DATA EXTRACT
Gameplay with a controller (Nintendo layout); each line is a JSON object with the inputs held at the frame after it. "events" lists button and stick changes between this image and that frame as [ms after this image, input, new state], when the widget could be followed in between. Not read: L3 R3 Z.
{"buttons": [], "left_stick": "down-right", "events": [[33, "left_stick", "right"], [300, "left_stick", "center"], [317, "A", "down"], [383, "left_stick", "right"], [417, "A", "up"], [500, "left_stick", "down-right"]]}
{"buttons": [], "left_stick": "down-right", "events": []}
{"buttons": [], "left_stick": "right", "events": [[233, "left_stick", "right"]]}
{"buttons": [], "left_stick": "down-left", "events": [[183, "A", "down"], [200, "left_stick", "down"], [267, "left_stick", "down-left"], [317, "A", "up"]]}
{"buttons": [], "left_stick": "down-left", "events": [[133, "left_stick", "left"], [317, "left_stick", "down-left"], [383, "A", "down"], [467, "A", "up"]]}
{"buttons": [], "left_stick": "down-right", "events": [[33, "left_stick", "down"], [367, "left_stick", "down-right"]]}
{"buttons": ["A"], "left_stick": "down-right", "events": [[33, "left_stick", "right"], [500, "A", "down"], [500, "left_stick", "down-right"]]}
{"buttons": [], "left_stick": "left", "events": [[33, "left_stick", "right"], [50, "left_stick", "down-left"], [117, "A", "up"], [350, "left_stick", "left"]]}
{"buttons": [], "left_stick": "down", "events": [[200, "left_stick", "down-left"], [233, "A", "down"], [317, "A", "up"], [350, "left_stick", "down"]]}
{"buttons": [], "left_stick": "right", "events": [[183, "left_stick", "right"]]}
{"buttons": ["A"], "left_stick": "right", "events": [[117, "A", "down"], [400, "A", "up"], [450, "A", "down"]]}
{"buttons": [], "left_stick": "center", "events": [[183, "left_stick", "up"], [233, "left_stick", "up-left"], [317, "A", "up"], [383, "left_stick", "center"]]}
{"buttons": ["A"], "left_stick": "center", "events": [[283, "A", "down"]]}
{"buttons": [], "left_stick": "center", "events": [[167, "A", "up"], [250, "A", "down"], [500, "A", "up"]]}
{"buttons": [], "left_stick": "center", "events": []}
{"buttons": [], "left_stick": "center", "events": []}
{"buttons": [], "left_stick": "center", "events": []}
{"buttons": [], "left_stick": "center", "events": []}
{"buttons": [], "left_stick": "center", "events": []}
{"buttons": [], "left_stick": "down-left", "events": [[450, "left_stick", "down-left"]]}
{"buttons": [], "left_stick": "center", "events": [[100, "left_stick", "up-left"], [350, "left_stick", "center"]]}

EXERCISE DIRECTIONS
Report the lines above that have the word "right" in them.

SOLUTION BELOW
{"buttons": [], "left_stick": "down-right", "events": [[33, "left_stick", "right"], [300, "left_stick", "center"], [317, "A", "down"], [383, "left_stick", "right"], [417, "A", "up"], [500, "left_stick", "down-right"]]}
{"buttons": [], "left_stick": "down-right", "events": []}
{"buttons": [], "left_stick": "right", "events": [[233, "left_stick", "right"]]}
{"buttons": [], "left_stick": "down-right", "events": [[33, "left_stick", "down"], [367, "left_stick", "down-right"]]}
{"buttons": ["A"], "left_stick": "down-right", "events": [[33, "left_stick", "right"], [500, "A", "down"], [500, "left_stick", "down-right"]]}
{"buttons": [], "left_stick": "left", "events": [[33, "left_stick", "right"], [50, "left_stick", "down-left"], [117, "A", "up"], [350, "left_stick", "left"]]}
{"buttons": [], "left_stick": "right", "events": [[183, "left_stick", "right"]]}
{"buttons": ["A"], "left_stick": "right", "events": [[117, "A", "down"], [400, "A", "up"], [450, "A", "down"]]}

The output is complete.